I once told an Asian American friend of mine that there is a slight style difference for the kids adopted and those not; between the Americanized Asians and the adopted.  I am not caught by surprise when I find out he/she is adopted.  They move differently and most of the time, their clothes are different and their jackets are not buttoned all the way to the top with hat, scarf and gloves on either.

There is adoption in my church.  I am watching, listening and trying to put on a happy face while the excitement of creating family is cooed over.  I love these couples, particularly the gay couple.  I can’t wait till they are fathers.  All the while I am thinking, wondering, questioning, judging.  It makes me anxious and nosy and wanting to run out of the room all at once.  I know too much.  It never turns off.  Occupational hazard or personal life hazard?
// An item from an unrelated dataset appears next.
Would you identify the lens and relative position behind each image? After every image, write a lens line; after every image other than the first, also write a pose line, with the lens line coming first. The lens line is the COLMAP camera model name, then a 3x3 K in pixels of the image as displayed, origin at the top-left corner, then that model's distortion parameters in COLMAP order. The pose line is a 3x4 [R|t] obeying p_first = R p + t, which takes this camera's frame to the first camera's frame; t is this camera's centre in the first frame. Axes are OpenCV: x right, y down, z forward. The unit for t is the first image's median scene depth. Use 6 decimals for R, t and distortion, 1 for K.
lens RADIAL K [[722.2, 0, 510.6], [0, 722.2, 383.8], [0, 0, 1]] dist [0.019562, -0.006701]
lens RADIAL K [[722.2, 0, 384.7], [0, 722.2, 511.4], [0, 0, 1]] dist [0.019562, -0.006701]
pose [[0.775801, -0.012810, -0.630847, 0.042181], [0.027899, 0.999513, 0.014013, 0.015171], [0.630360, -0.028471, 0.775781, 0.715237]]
I go to a dinner and the proverbial question of what do I do for a living comes up.  To say I work in adoption brings about a smile and “awww, that’s so nice.”  Pause.  Do I say I am adopted too?  Rather, what to do when the host or others introduce you as one who is adopted?  Mindful of that wedding I went to and outed as adopted on the receiving line.  Awkward and wishing for the floor to open up and suck me down. Really?  That’s how I am seen?  That is the conversation starter?  I AM the conversation starter?  I admit to not having thick enough emotional armor to shield me from wincing inside and the stomach begins to churn and I can’t wait to go home.
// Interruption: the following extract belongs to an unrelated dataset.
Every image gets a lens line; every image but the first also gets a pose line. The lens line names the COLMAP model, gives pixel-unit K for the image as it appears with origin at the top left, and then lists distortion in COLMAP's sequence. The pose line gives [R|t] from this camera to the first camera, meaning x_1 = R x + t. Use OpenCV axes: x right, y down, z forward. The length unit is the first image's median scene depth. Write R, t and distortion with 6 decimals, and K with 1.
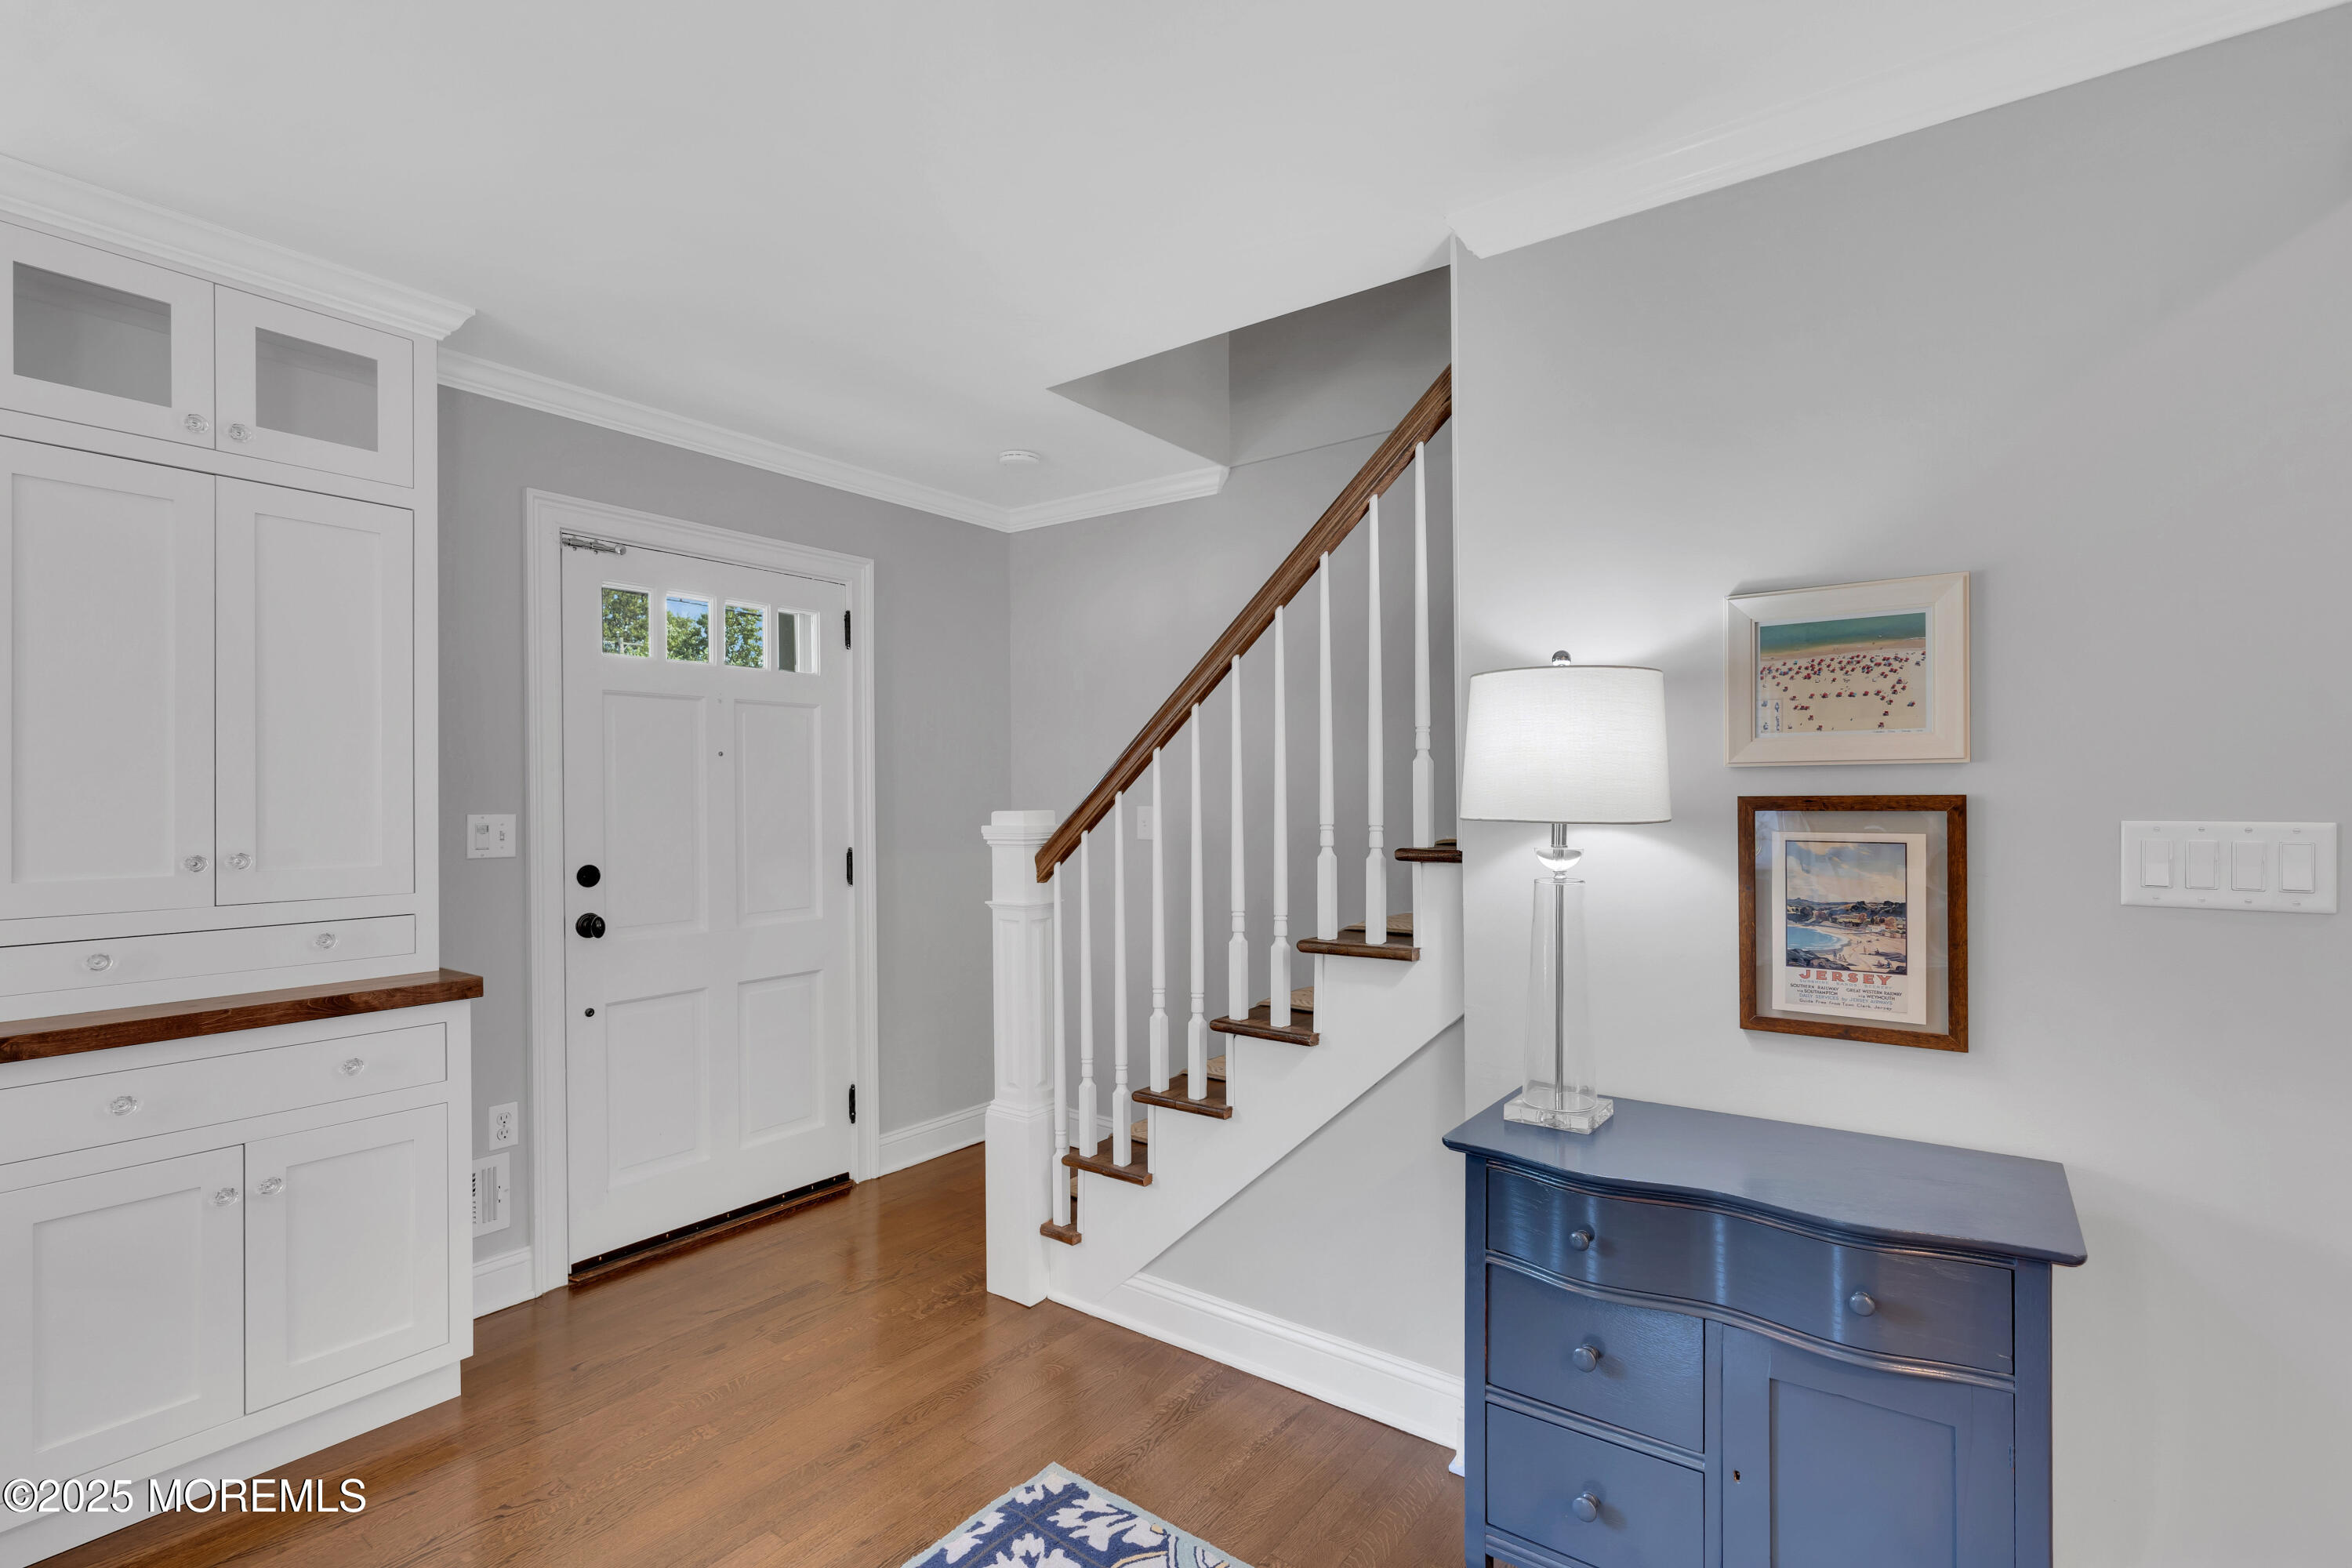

I am passionate about adoption, but perhaps not in the usual way that most people are accustomed to.  I am not sharing the glamorous story of how a child was saved or the exotic travels to far away backwards places to rescue a baby.  I have no harrowing story of the wait, the process, the delays, the angst, the heart in your mouth drama till a child comes home right where she belongs…. I don’t want to talk about my time in an orphanage.  What will it mean to you to know why I was “given up” for adoption.  I don’t want to talk about how I “tracked down” my birthmother or the miraculous way she found me.  I don’t want you to tell me what great parents I must have.  I don’t want to see that puzzled look when I say that life wasn’t all that great growing up adopted.  I definitely don’t want to talk about how grateful I must feel. I don’t need to hear about an adoption story gone well, wrong, amiss.  I don’t need to hear the whisper of how messed up a kid was or how blissfully happy and “totally normal”  your adoptee turned out.

Most of the time, I just want to know how the dinner came together, what drinks are good, the latest parenting mishap and what it’s like to do what others do.

Sometimes, I just want to have dinner, pick up my kids, fall asleep in church unnoticed and turn it all off.